When an analyst is correct, he is revered for a few years until he inevitability calls "tails" when he should have called "heads." During the Internet bubble, Henry Blodget earned his fame when he gave a Buy recommendation on Amazon (AMZN) despite its nosebleed valuation. Amazon shares surged, and Blodget was considered a tech god, at least for a while.

A few years ago, Meredith Whitney was an unknown analyst who predicted a dire forecast for Citigroup (C) back in 2007. Her call proved unbelievably timely, as we all well know. Whitney became a household name, at least in financial circles. Her most recent prediction, the collapse of municipalities, has yet to really materialize, unless you are talking about Detroit.

So what is the best way for investors to derive their own conclusions with respect to market valuation? The only numbers you can really count on are prices. Prices determine valuation, but unfortunately, that's where it stops. Valuation is not static across the board. Prices are why Chipotle Mexican Grill (CMG) can trade at 42x earnings, Apple (AAPL) trades at 12x earnings and Google (GOOG) trades at 25x earnings.

If you buy at the right price, you can buy at the market top and still do well, just as buying at an inflated price during market bottoms may not turn out well. Generally speaking, however, when markets are in decline, the general stock market tends to offer more attractive prices, and that is why everyone and their aunt has made money the past four years. When markets are marking new highs, as they seem to be today, the availability of attractively priced securities shrinks tremendously.

So where are markets now? I don't know, but I will share some numbers with you that could help you determine what inning this rally is in.

According to Value Line, the median price-to-earnings ratio of the stocks it covers (about 1,700, comprising 95% of total market cap) is 18. At the market bottom in March 2009, the median P/E was 10.3. The median dividend yield today is 2.1%; at the bottom it was 4.0%.

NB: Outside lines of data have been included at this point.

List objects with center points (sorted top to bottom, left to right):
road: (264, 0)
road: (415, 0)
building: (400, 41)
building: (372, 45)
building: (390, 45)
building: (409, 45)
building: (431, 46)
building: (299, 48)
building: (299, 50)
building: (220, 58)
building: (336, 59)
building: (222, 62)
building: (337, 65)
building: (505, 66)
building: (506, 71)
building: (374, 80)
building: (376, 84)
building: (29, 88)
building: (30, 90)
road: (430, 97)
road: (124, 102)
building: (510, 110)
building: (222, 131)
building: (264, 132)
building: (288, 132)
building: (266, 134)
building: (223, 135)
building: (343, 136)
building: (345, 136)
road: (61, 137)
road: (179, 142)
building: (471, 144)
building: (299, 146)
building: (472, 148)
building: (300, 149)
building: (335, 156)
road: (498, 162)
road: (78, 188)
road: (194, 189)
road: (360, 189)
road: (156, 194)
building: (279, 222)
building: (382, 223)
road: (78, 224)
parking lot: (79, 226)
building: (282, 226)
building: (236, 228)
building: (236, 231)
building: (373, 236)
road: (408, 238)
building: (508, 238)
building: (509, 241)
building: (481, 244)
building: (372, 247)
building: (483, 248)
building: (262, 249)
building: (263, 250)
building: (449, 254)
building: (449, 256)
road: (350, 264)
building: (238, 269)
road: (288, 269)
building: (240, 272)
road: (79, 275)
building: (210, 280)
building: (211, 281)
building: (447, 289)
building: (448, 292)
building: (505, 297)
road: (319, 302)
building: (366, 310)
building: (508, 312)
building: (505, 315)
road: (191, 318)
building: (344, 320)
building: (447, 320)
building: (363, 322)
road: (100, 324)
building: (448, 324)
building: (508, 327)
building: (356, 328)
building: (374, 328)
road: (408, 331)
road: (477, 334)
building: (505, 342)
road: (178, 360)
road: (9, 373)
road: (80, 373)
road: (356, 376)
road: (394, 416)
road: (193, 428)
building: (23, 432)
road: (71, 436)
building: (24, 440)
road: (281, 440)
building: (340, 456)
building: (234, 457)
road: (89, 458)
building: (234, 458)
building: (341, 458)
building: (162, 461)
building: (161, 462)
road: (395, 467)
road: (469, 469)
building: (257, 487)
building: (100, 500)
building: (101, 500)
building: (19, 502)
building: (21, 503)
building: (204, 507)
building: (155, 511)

The folks at Value Line also like to estimate the median appreciation potential of stocks. Today that number is 40%. Before you go out and start buying, thinking 40% is a great return, consider that at the market bottom, the median appreciation potential was 185%.

These are very elementary figures, but they reveal a lot, namely that markets are leaving attractive territory and going into the speculative. My opinion is reinforced by the fact that interest rates are being kept low, and that has clearly had a mighty hand in pushing the stock market up. Some profit-taking may not be a bad idea.

That being said, the Federal Reserve can continue to be helpful for years to come, and in 1999 the P/E ratio of the S&P 500 peaked at 44. Regardless of what you do, remember that prices are the only thing you can count on.